═══ Record set ═══

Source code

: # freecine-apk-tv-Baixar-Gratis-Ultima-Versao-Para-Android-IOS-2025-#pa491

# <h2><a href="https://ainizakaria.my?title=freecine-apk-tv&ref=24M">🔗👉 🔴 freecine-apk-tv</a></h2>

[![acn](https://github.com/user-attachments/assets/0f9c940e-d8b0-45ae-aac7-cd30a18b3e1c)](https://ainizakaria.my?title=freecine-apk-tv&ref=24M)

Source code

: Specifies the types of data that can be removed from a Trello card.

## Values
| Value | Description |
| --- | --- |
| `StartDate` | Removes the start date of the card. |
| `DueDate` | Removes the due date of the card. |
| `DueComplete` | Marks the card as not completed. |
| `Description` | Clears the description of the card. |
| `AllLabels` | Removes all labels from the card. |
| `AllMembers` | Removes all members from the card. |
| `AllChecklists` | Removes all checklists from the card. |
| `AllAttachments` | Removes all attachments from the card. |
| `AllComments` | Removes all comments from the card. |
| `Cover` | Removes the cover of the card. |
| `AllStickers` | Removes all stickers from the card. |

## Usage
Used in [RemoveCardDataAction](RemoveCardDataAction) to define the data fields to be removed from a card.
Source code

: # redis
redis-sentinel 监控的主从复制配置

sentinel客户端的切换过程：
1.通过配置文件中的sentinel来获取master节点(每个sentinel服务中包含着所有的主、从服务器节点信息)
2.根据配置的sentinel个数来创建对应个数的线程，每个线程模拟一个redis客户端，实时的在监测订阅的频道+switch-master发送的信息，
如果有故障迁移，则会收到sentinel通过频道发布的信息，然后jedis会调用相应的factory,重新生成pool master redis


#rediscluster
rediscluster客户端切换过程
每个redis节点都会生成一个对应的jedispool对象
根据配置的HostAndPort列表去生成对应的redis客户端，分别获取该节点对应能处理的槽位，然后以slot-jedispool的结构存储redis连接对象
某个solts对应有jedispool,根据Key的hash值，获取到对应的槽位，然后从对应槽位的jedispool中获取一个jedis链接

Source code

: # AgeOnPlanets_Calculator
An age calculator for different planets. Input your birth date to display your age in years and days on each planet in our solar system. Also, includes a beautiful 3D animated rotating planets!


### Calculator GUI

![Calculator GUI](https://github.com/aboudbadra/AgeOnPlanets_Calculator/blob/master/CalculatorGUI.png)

═══

Gather each line in these records that contains the string "data".

● **Solution for this exercise**:
: Specifies the types of data that can be removed from a Trello card.
Used in [RemoveCardDataAction](RemoveCardDataAction) to define the data fields to be removed from a card.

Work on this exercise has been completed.